___ Extracted data

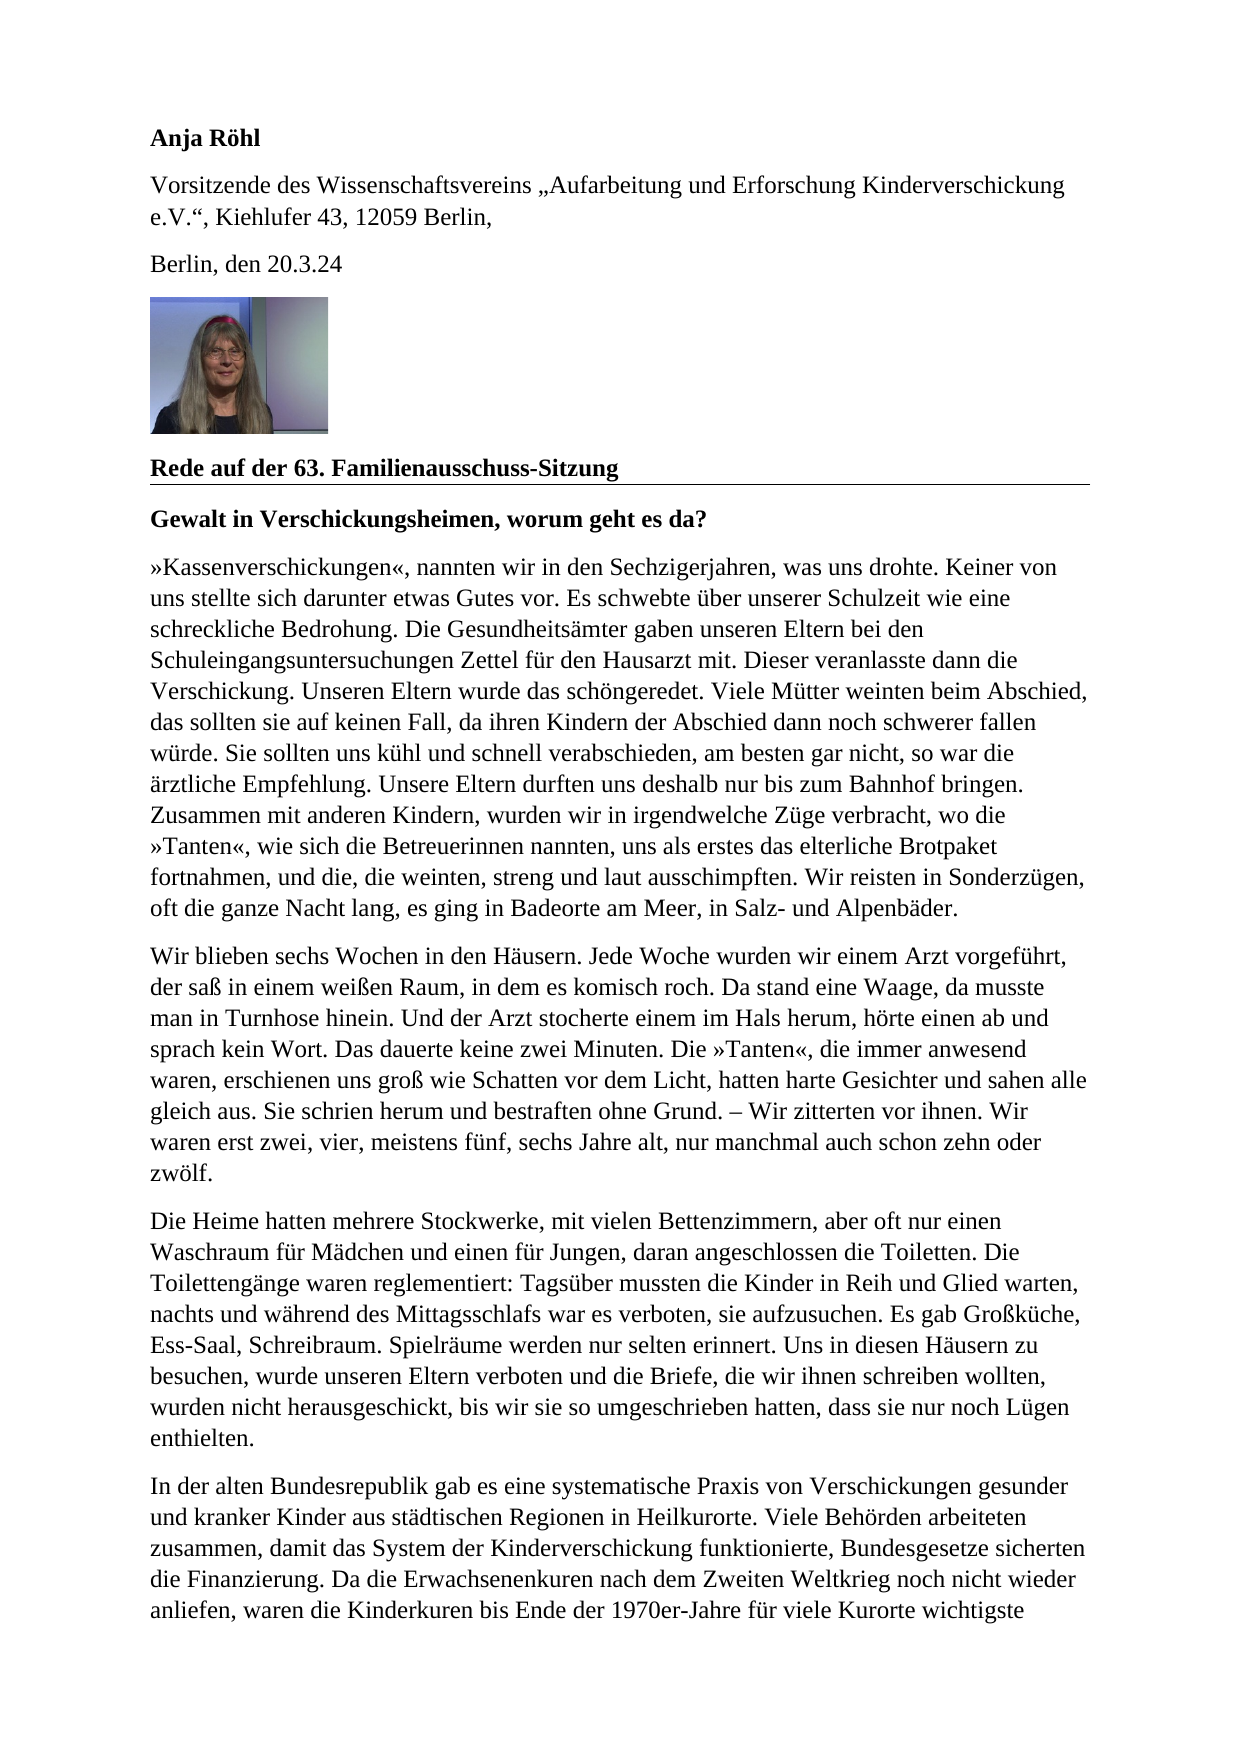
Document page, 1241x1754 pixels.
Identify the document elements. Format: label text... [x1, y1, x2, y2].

text Rede auf der 63. Familienausschuss-Sitzung [150, 453, 1090, 484]
text Die Heime hatten mehrere Stockwerke, mit vielen Bettenzimmern, aber oft nur einen Waschraum für Mädchen und einen für Jungen, daran angeschlossen die Toiletten. Die Toilettengänge waren reglementiert: Tagsüber mussten die Kinder in Reih und Glied warten, nachts und während des Mittagsschlafs war es verboten, sie aufzusuchen. Es gab Großküche, Ess-Saal, Schreibraum. Spielräume werden nur selten erinnert. Uns in diesen Häusern zu besuchen, wurde unseren Eltern verboten und die Briefe, die wir ihnen schreiben wollten, wurden nicht herausgeschickt, bis wir sie so umgeschrieben hatten, dass sie nur noch Lügen enthielten. [150, 1206, 1090, 1452]
text Vorsitzende des Wissenschaftsvereins „Aufarbeitung und Erforschung Kinderverschickung e.V.“, Kiehlufer 43, 12059 Berlin, [150, 171, 1090, 230]
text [150, 1471, 1090, 1624]
text »Kassenverschickungen«, nannten wir in den Sechzigerjahren, was uns drohte. Keiner von uns stellte sich darunter etwas Gutes vor. Es schwebte über unserer Schulzeit wie eine schreckliche Bedrohung. Die Gesundheitsämter gaben unseren Eltern bei den Schuleingangsuntersuchungen Zettel für den Hausarzt mit. Dieser veranlasste dann die Verschickung. Unseren Eltern wurde das schöngeredet. Viele Mütter weinten beim Abschied, das sollten sie auf keinen Fall, da ihren Kindern der Abschied dann noch schwerer fallen würde. Sie sollten uns kühl und schnell verabschieden, am besten gar nicht, so war die ärztliche Empfehlung. Unsere Eltern durften uns deshalb nur bis zum Bahnhof bringen. Zusammen mit anderen Kindern, wurden wir in irgendwelche Züge verbracht, wo die »Tanten«, wie sich die Betreuerinnen nannten, uns als erstes das elterliche Brotpaket fortnahmen, und die, die weinten, streng und laut ausschimpften. Wir reisten in Sonderzügen, oft die ganze Nacht lang, es ging in Badeorte am Meer, in Salz- und Alpenbäder. [150, 552, 1090, 922]
text Anja Röhl [150, 123, 1090, 152]
picture [150, 297, 329, 434]
text Gewalt in Verschickungsheimen, worum geht es da? [150, 504, 1090, 533]
text Wir blieben sechs Wochen in den Häusern. Jede Woche wurden wir einem Arzt vorgeführt, der saß in einem weißen Raum, in dem es komisch roch. Da stand eine Waage, da musste man in Turnhose hinein. Und der Arzt stocherte einem im Hals herum, hörte einen ab und sprach kein Wort. Das dauerte keine zwei Minuten. Die »Tanten«, die immer anwesend waren, erschienen uns groß wie Schatten vor dem Licht, hatten harte Gesichter und sahen alle gleich aus. Sie schrien herum und bestraften ohne Grund. – Wir zitterten vor ihnen. Wir waren erst zwei, vier, meistens fünf, sechs Jahre alt, nur manchmal auch schon zehn oder zwölf. [150, 941, 1090, 1187]
text Berlin, den 20.3.24 [150, 249, 1090, 278]
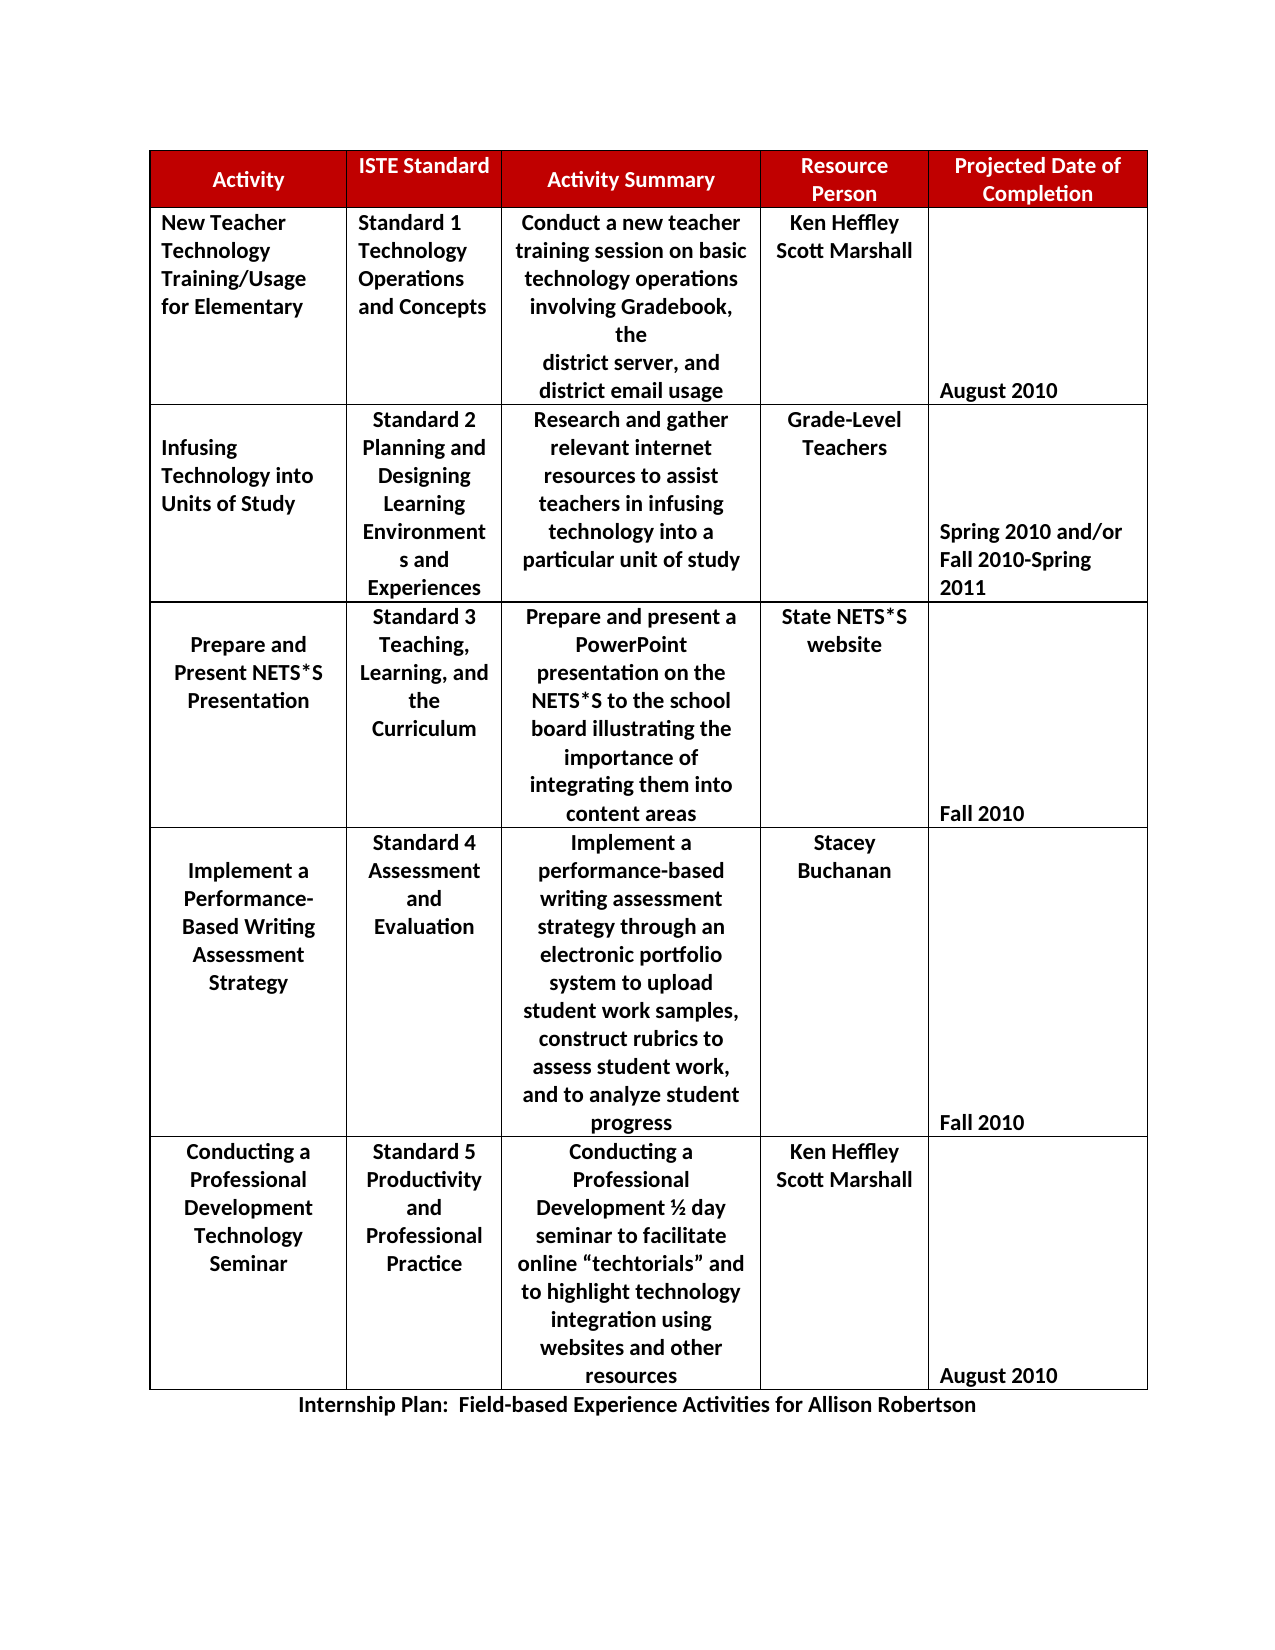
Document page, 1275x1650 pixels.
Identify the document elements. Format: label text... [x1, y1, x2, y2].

______

- Your assignment -
Output all of the entries verbatim, leaving out any images.

- Result of the task -
Document page, 1241x1754 pixels.
Identify the document elements. Format: label text... [x1, y1, x2, y2].

text Rede auf der 63. Familienausschuss-Sitzung [150, 453, 1090, 484]
text Die Heime hatten mehrere Stockwerke, mit vielen Bettenzimmern, aber oft nur einen Waschraum für Mädchen und einen für Jungen, daran angeschlossen die Toiletten. Die Toilettengänge waren reglementiert: Tagsüber mussten die Kinder in Reih und Glied warten, nachts und während des Mittagsschlafs war es verboten, sie aufzusuchen. Es gab Großküche, Ess-Saal, Schreibraum. Spielräume werden nur selten erinnert. Uns in diesen Häusern zu besuchen, wurde unseren Eltern verboten und die Briefe, die wir ihnen schreiben wollten, wurden nicht herausgeschickt, bis wir sie so umgeschrieben hatten, dass sie nur noch Lügen enthielten. [150, 1206, 1090, 1452]
text Vorsitzende des Wissenschaftsvereins „Aufarbeitung und Erforschung Kinderverschickung e.V.“, Kiehlufer 43, 12059 Berlin, [150, 171, 1090, 230]
text [150, 1471, 1090, 1624]
text »Kassenverschickungen«, nannten wir in den Sechzigerjahren, was uns drohte. Keiner von uns stellte sich darunter etwas Gutes vor. Es schwebte über unserer Schulzeit wie eine schreckliche Bedrohung. Die Gesundheitsämter gaben unseren Eltern bei den Schuleingangsuntersuchungen Zettel für den Hausarzt mit. Dieser veranlasste dann die Verschickung. Unseren Eltern wurde das schöngeredet. Viele Mütter weinten beim Abschied, das sollten sie auf keinen Fall, da ihren Kindern der Abschied dann noch schwerer fallen würde. Sie sollten uns kühl und schnell verabschieden, am besten gar nicht, so war die ärztliche Empfehlung. Unsere Eltern durften uns deshalb nur bis zum Bahnhof bringen. Zusammen mit anderen Kindern, wurden wir in irgendwelche Züge verbracht, wo die »Tanten«, wie sich die Betreuerinnen nannten, uns als erstes das elterliche Brotpaket fortnahmen, und die, die weinten, streng und laut ausschimpften. Wir reisten in Sonderzügen, oft die ganze Nacht lang, es ging in Badeorte am Meer, in Salz- und Alpenbäder. [150, 552, 1090, 922]
text Anja Röhl [150, 123, 1090, 152]
picture [150, 297, 329, 434]
text Gewalt in Verschickungsheimen, worum geht es da? [150, 504, 1090, 533]
text Wir blieben sechs Wochen in den Häusern. Jede Woche wurden wir einem Arzt vorgeführt, der saß in einem weißen Raum, in dem es komisch roch. Da stand eine Waage, da musste man in Turnhose hinein. Und der Arzt stocherte einem im Hals herum, hörte einen ab und sprach kein Wort. Das dauerte keine zwei Minuten. Die »Tanten«, die immer anwesend waren, erschienen uns groß wie Schatten vor dem Licht, hatten harte Gesichter und sahen alle gleich aus. Sie schrien herum und bestraften ohne Grund. – Wir zitterten vor ihnen. Wir waren erst zwei, vier, meistens fünf, sechs Jahre alt, nur manchmal auch schon zehn oder zwölf. [150, 941, 1090, 1187]
text Berlin, den 20.3.24 [150, 249, 1090, 278]
Document page, 1275x1650 pixels.
Identify the document elements. Format: label text... [x1, y1, x2, y2].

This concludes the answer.